The difference between car insurance and this plan is that states are responsible for setting auto insurance requirements, and this is a federal plan.

One of the main (and best) arguments against it, in my view, is that the federal government is not supposed to have this kind of power, while the states are.

If a state wants to set up such a plan, like Massachusetts, that's fine under this understanding of the constitution.

The fact that, given current practices, some of us wind up paying more because of other people's choices doesn't give the federal government the right to institute this legislation, unless you grant them very wide latitude of use of the ICC (Interstate Commerce Clause), which was clearly never intended to allow this sort of thing.

just_another_bozo_on_this_bus 3 years, 6 months ago

I consider it a pretty neutral term, so I don't mind calling it "Obamacare." It was his initiative to get it done, even if it got pretty corrupt and convoluted by the time the vested interests of Big Health, Big Pharm and Big Insurance finished calling in the chits they bought with the $kajillions they've paid in bribes over the last couple of decades.

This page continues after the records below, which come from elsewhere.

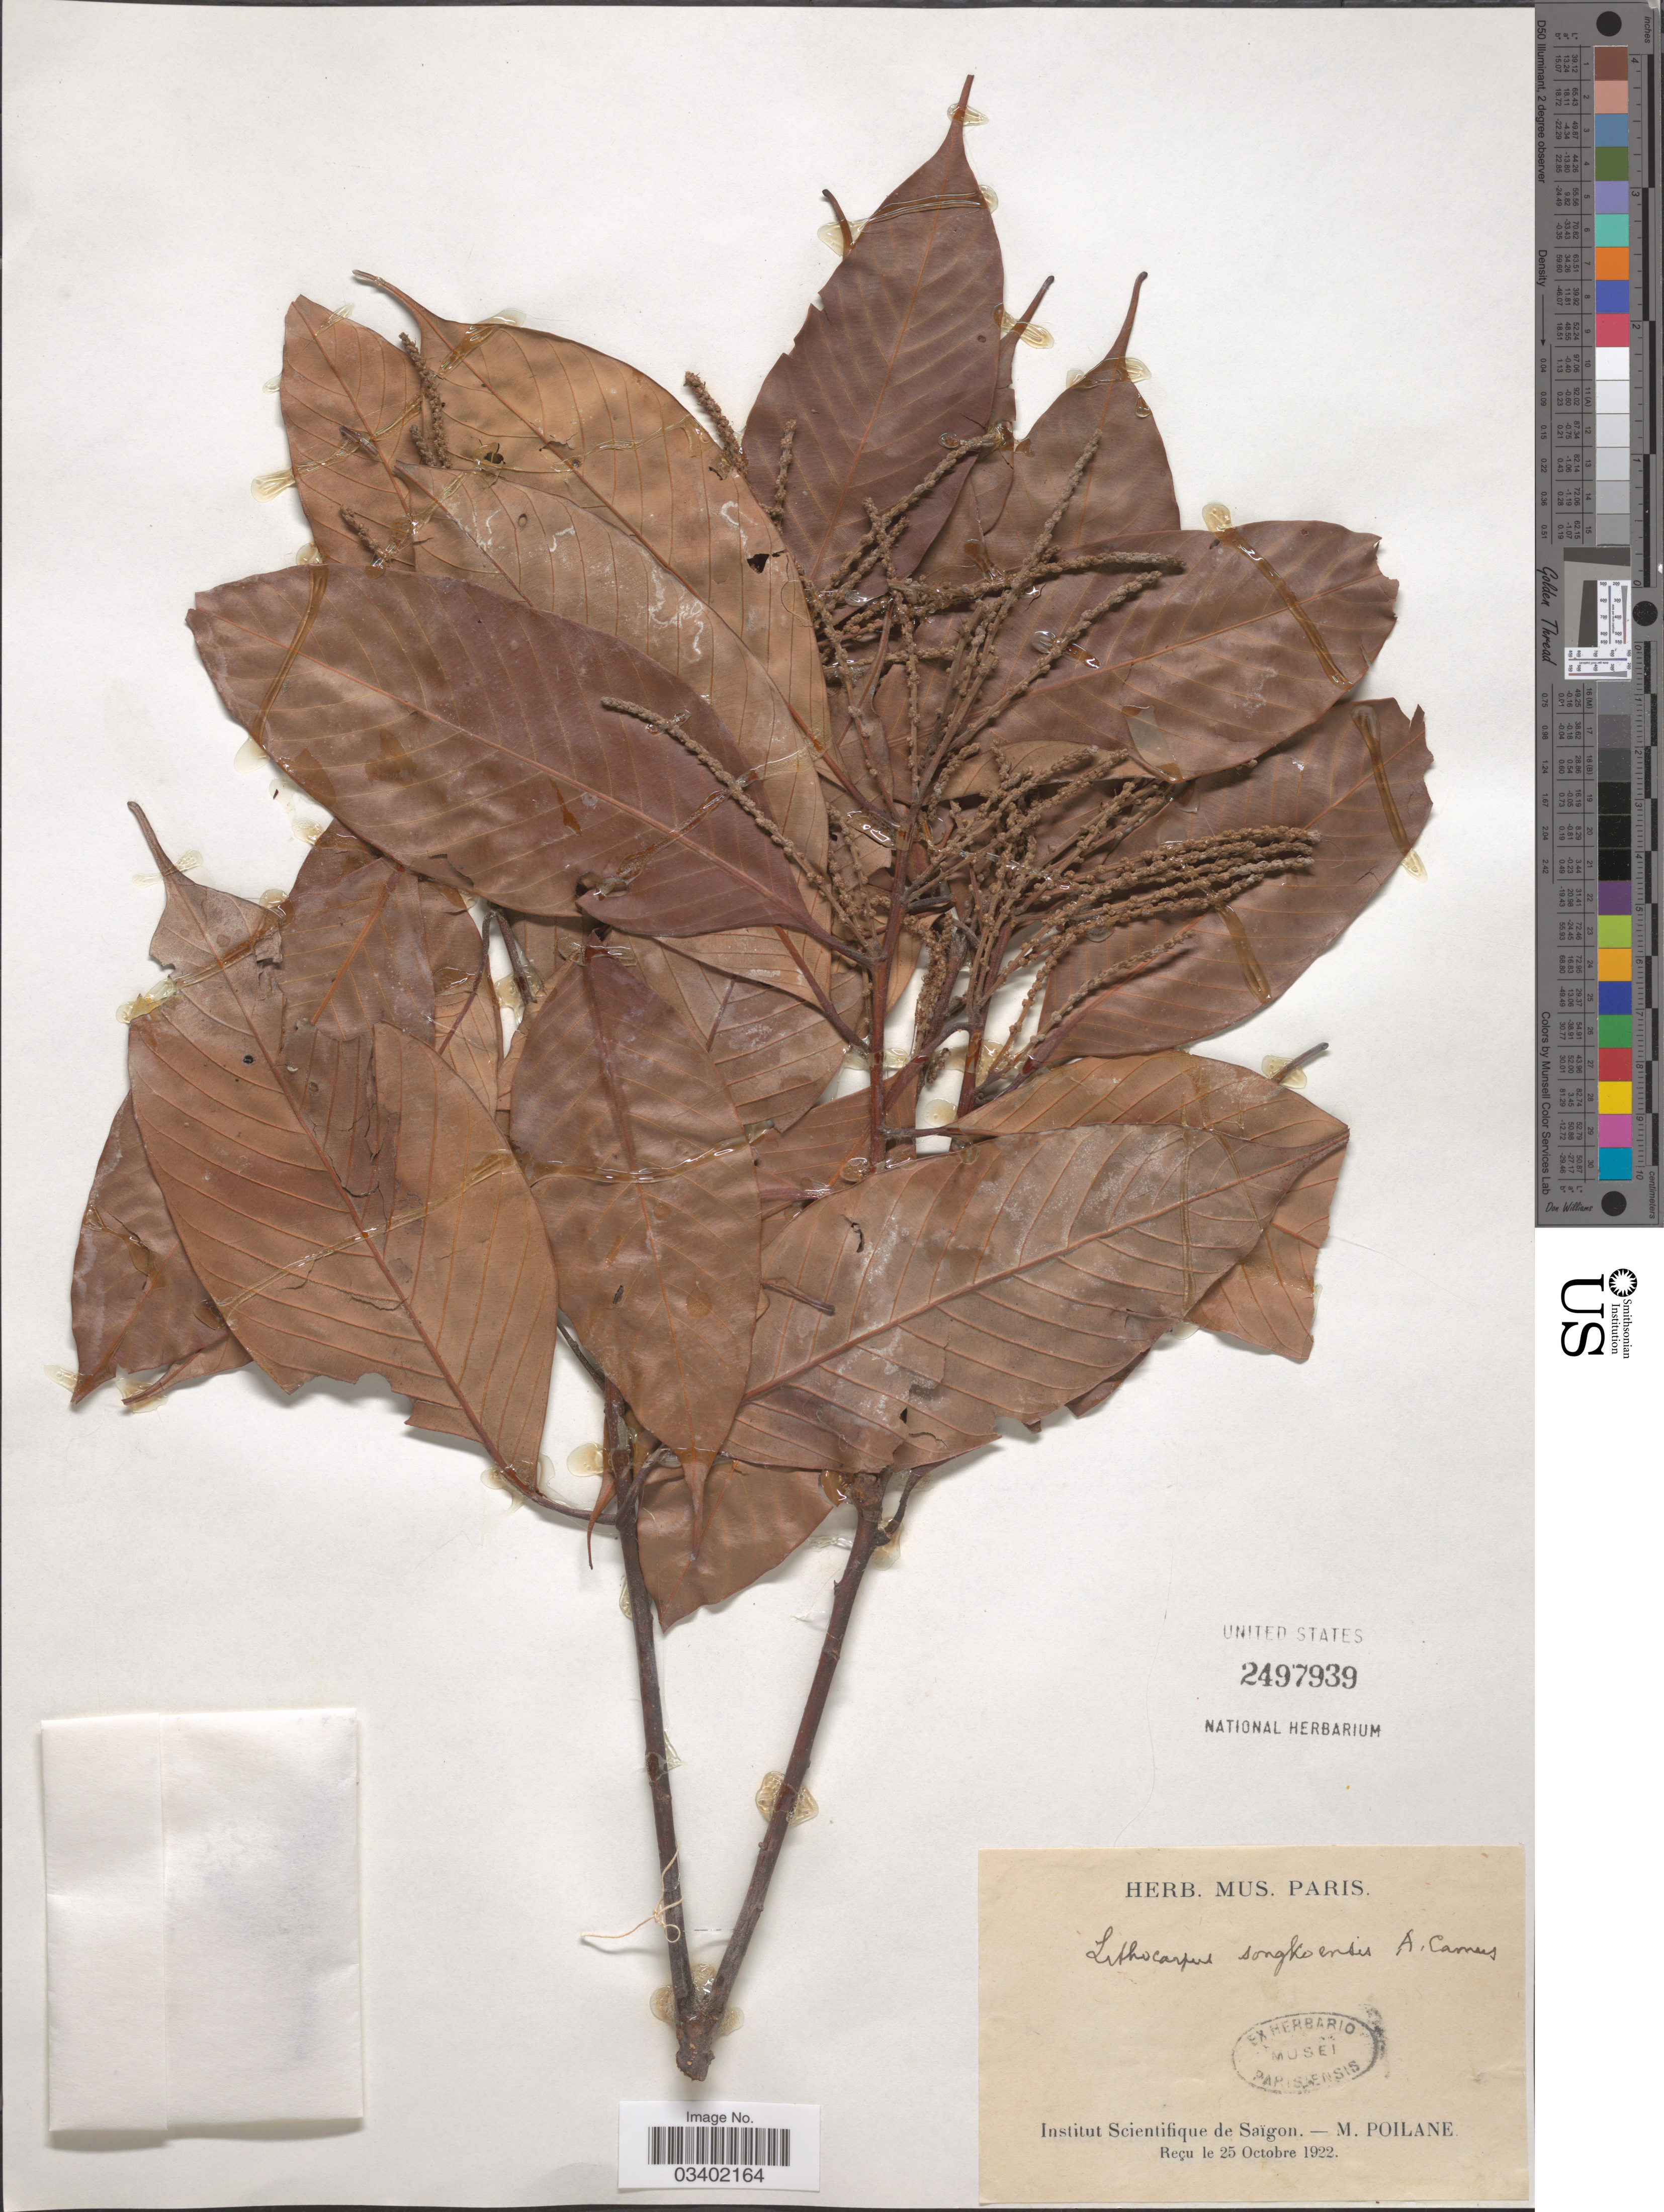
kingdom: Plantae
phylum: Tracheophyta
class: Magnoliopsida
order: Fagales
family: Betulaceae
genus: Betula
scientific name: Betula songkoensis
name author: A. Camus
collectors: M. Poilane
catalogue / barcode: US 2497939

The irony with conservatives using it as a pejorative is that their main complaint with it is that it doesn't suck nearly badly enough.

beatrice 3 years, 6 months ago

I am glad it is going to the Supreme Court, even the activist one we have now. This is an issue that needs to be settled. If it falls apart, then maybe the two parties can work together to come up with a viable alternative for the betterment of the country.

And maybe pigs will fly.

But I do want to see how it is settled. The Court will likely push a compromise of some sort.